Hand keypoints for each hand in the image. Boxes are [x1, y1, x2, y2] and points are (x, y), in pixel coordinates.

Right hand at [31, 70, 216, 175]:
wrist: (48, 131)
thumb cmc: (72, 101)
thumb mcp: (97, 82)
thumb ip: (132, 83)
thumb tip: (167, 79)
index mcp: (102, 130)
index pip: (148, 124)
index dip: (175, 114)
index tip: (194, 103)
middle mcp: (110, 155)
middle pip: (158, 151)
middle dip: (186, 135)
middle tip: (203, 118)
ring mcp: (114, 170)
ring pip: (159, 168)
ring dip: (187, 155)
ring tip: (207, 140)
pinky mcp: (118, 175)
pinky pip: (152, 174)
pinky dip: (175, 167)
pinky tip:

- - - - - - -

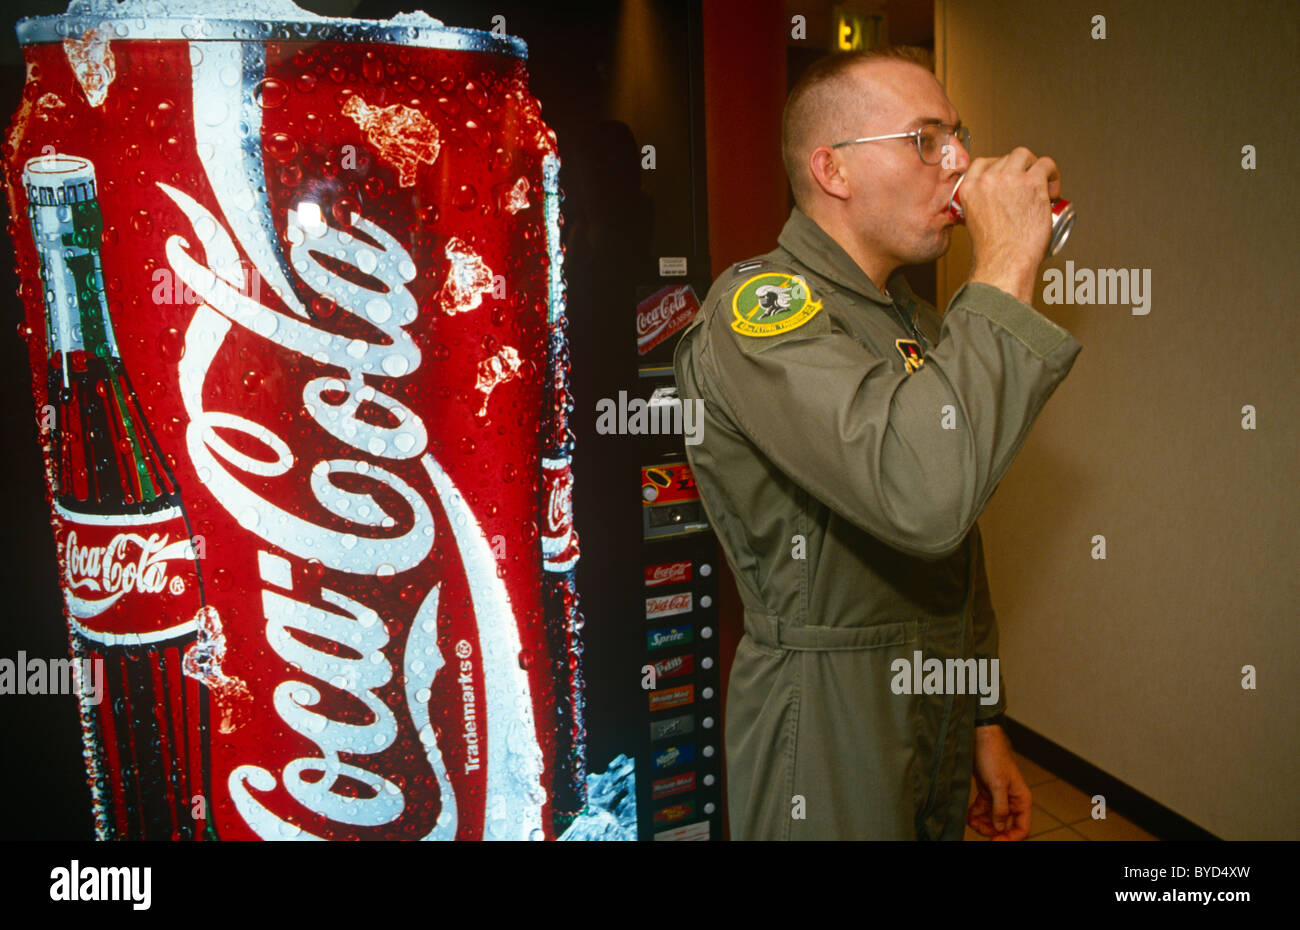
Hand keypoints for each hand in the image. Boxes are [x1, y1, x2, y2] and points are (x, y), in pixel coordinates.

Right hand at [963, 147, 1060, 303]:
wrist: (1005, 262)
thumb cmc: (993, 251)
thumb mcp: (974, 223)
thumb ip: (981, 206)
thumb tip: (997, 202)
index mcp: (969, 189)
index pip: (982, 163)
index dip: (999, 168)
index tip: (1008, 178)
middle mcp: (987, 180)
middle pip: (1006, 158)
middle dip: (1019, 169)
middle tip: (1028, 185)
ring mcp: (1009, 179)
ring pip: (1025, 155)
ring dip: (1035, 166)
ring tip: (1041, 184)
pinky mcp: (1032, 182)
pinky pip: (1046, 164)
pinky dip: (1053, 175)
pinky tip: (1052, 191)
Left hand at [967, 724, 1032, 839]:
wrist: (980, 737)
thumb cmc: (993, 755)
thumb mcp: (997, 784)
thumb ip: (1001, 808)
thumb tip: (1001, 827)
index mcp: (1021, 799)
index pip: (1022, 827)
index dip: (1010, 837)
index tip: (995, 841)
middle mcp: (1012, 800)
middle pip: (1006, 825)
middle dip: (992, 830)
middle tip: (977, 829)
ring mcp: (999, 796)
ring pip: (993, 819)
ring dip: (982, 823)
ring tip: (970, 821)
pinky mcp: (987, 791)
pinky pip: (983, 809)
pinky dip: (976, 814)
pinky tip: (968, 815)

- - - - - - -

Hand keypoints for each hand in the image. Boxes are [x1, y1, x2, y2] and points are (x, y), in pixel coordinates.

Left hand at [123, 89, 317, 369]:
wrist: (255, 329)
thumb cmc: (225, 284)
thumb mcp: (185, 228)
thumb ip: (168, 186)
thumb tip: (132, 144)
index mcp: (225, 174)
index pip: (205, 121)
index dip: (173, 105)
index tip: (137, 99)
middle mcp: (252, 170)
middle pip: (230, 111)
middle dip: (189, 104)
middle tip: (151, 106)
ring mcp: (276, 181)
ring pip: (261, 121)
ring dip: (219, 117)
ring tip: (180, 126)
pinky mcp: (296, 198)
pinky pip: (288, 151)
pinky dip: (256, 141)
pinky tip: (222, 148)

- - - - - - -

= EXERCISE PROMPT =
Copy each line of the listing that includes "hand".

= RESPONSE TO THE TASK =
Hand keypoints for each hand in the image. Boxes are [x1, y1, x2, y2] and points are (x, y), in pixel coordinates.
Right hand at [31, 70, 216, 175]:
Hand keypoints for each hand in the image. Boxes are [x1, y1, x2, y2] and points are (x, y), in pixel coordinates.
Right hand at [963, 147, 1060, 303]:
Left hand at [967, 724, 1032, 839]:
Hand keypoints for each hand in the image. Boxes are [x1, y1, x2, y2] and points are (x, y), in pixel coordinates.
Left hand at [123, 89, 317, 369]:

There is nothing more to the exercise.